If you're delivering a large dose D all at once, FLASH spares normal tissue compared to conventional rate irradiations, with maintained anti-tumour effect.
But, you can instead deliver your treatment in a number of smaller doses, say n "fractions" of dose d. This also spares normal tissue (1). This latter approach - fractionation - is the way radiotherapy was delivered for most of its history. But at these low doses, FLASH sparing is small to negligible.
So, we have two demands in tension - and its unclear which is actually optimal. Some of the early results in FLASH showed huge sparing, but lots of more recent studies have shown more modest effects which may not be worth giving up benefits of fractionation for(2). And to date I think we have basically no meaningful in-human data to guide this, so there's still a lot of uncertainty.

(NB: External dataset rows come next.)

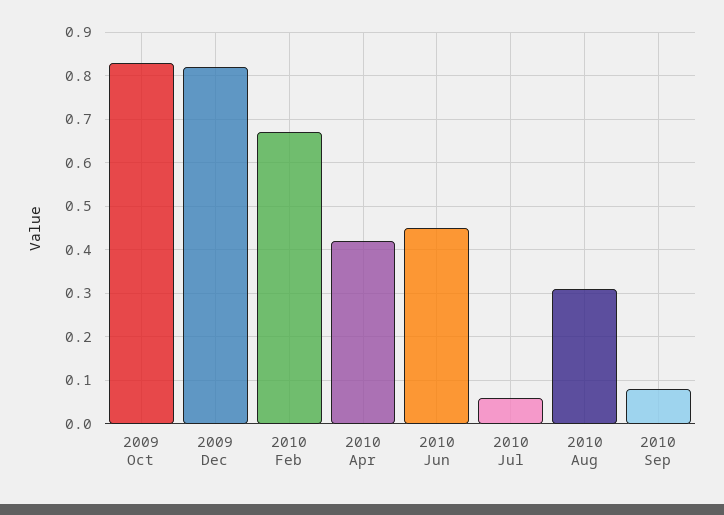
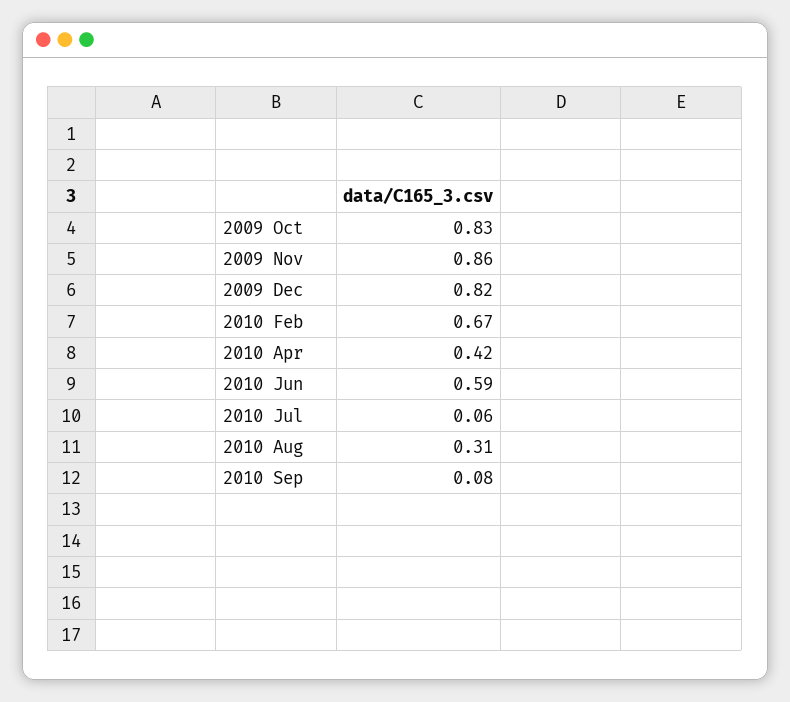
  {
    "2009 Oct": 0.83,
    "2009 Dec": 0.82,
    "2010 Feb": 0.67,
    "2010 Apr": 0.42,
-   "2010 Jun": 0.45,
+   "2010 Jun": 0.59,
    "2010 Jul": 0.06,
    "2010 Aug": 0.31,
-   "2010 Sep": 0.08
+   "2010 Sep": 0.08,
+   "2009 Nov": 0.86
  }

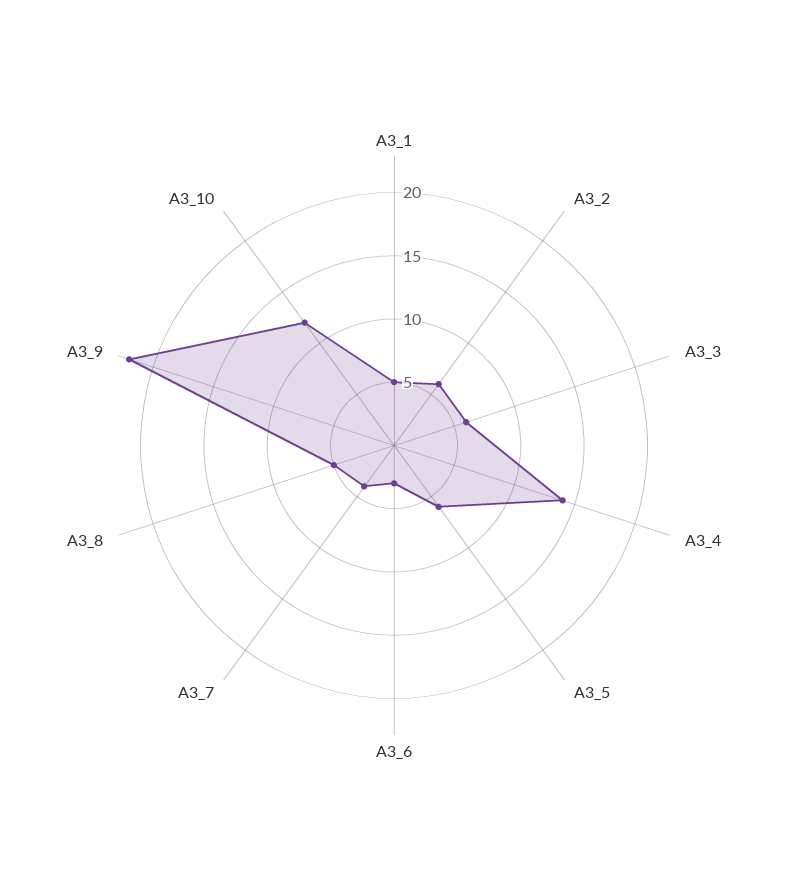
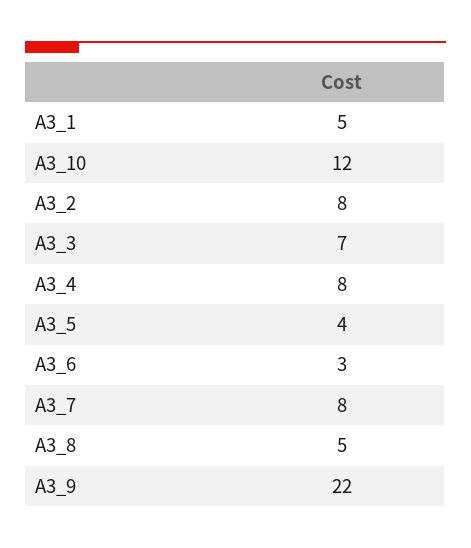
  {
    "A3_1": 5,
-   "A3_2": 6,
+   "A3_2": 8,
-   "A3_3": 6,
+   "A3_3": 7,
-   "A3_4": 14,
+   "A3_4": 8,
-   "A3_5": 6,
+   "A3_5": 4,
    "A3_6": 3,
-   "A3_7": 4,
+   "A3_7": 8,
    "A3_8": 5,
    "A3_9": 22,
    "A3_10": 12
  }

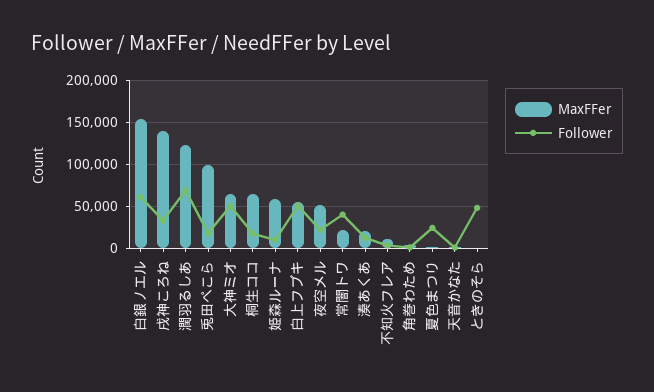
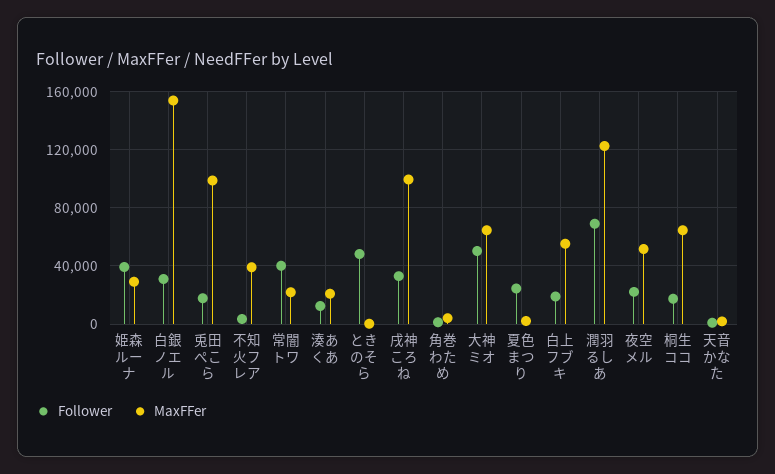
  {
    "MaxFFer": {
      "白銀ノエル": 155000,
-     "戌神ころね": 140000,
+     "戌神ころね": 100000,
      "潤羽るしあ": 125000,
      "兎田ぺこら": 100000,
      "大神ミオ": 65000,
      "桐生ココ": 65000,
-     "姫森ルーナ": 60000,
+     "姫森ルーナ": 30000,
      "白上フブキ": 55000,
      "夜空メル": 50000,
      "常闇トワ": 20000,
      "湊あくあ": 20000,
-     "不知火フレア": 10000,
+     "不知火フレア": 40000,
      "角巻わため": 5000,
      "夏色まつり": 0,
      "天音かなた": 0,
      "ときのそら": 0
    },
    "Follower": {
-     "白銀ノエル": 60000,
+     "白銀ノエル": 30000,
      "戌神ころね": 35000,
      "潤羽るしあ": 70000,
      "兎田ぺこら": 20000,
      "大神ミオ": 50000,
      "桐生ココ": 15000,
-     "姫森ルーナ": 10000,
+     "姫森ルーナ": 40000,
-     "白上フブキ": 50000,
+     "白上フブキ": 20000,
      "夜空メル": 20000,
      "常闇トワ": 40000,
      "湊あくあ": 10000,
      "不知火フレア": 5000,
      "角巻わため": 0,
      "夏色まつり": 25000,
      "天音かなた": 0,
      "ときのそら": 50000
    }
  }

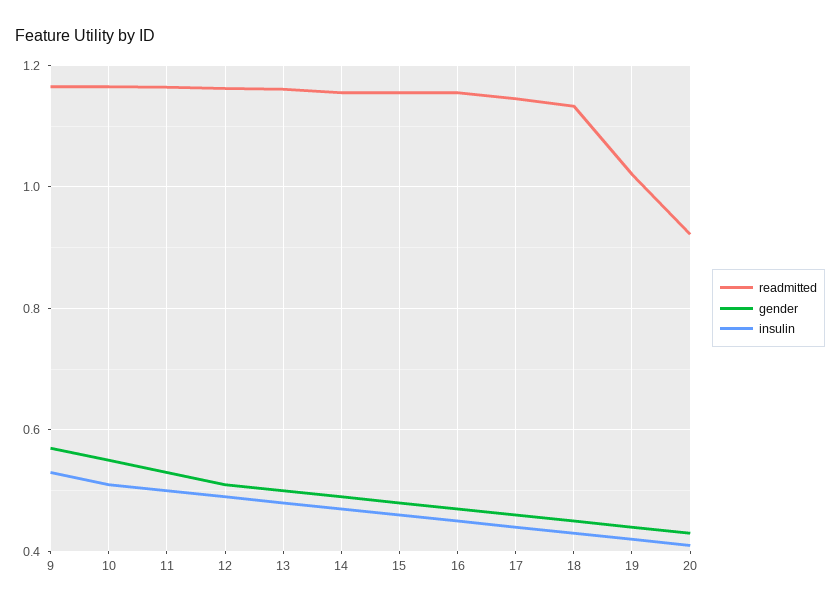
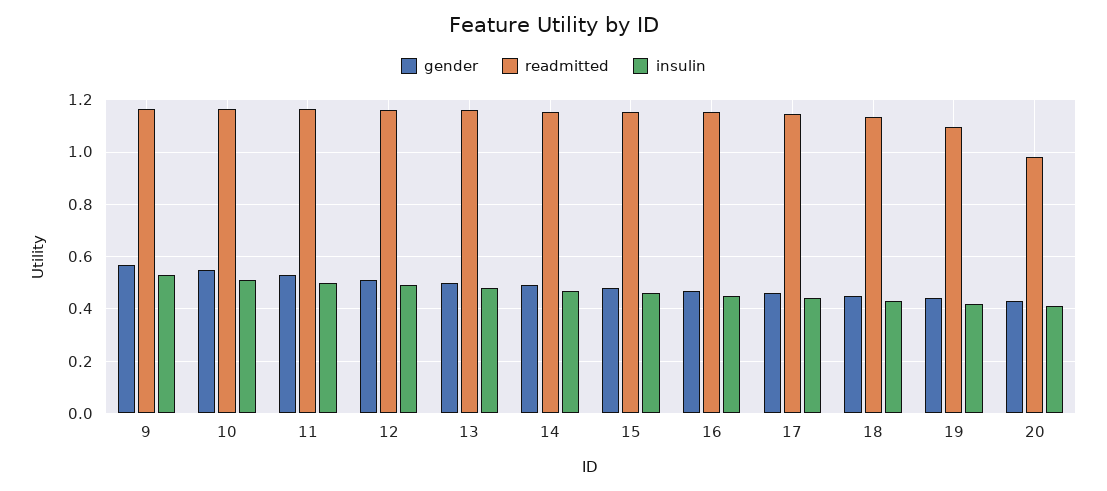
  {
    "readmitted": {
      "9": 1.16,
      "10": 1.16,
      "11": 1.16,
      "12": 1.16,
      "13": 1.16,
      "14": 1.16,
      "15": 1.16,
      "16": 1.16,
      "17": 1.14,
      "18": 1.14,
-     "19": 1.02,
+     "19": 1.1,
-     "20": 0.92
+     "20": 0.975
    },
    "gender": {
      "9": 0.58,
      "10": 0.56,
      "11": 0.54,
      "12": 0.52,
      "13": 0.5,
      "14": 0.5,
      "15": 0.48,
      "16": 0.48,
      "17": 0.46,
      "18": 0.46,
      "19": 0.44,
      "20": 0.44
    },
    "insulin": {
      "9": 0.54,
      "10": 0.52,
      "11": 0.5,
      "12": 0.5,
      "13": 0.48,
      "14": 0.48,
      "15": 0.46,
      "16": 0.46,
      "17": 0.44,
      "18": 0.44,
      "19": 0.42,
      "20": 0.42
    }
  }

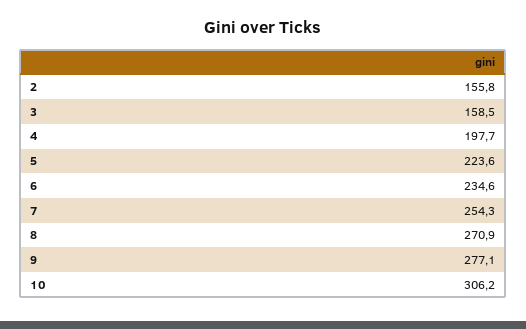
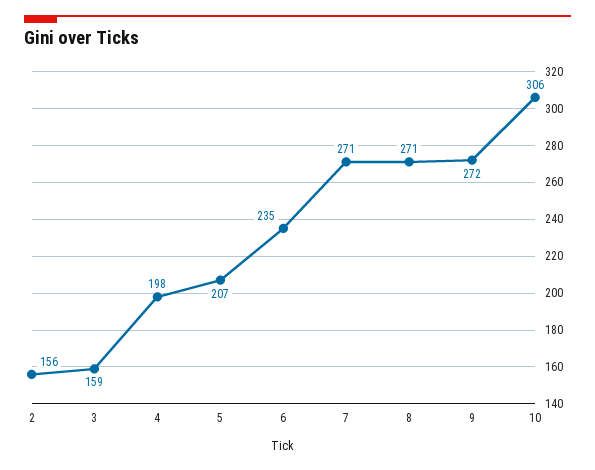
  {
    "2": 155.8,
    "3": 158.5,
    "4": 197.7,
-   "5": 223.6,
+   "5": 207,
    "6": 234.6,
-   "7": 254.3,
+   "7": 271,
    "8": 270.9,
-   "9": 277.1,
+   "9": 272,
    "10": 306.2
  }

1 - Fractionation also spares tumours, a bit, but you can offset this by increasing the total dose a bit and still see benefit.
2 - There is a general move to somewhat larger, fewer fractions even in normal radiotherapy, although almost all of these are still below the threshold where FLASH sparing is seen.
But I don’t remember is whether that experiment became SOP or not.
Those aren’t superstition, just common sense.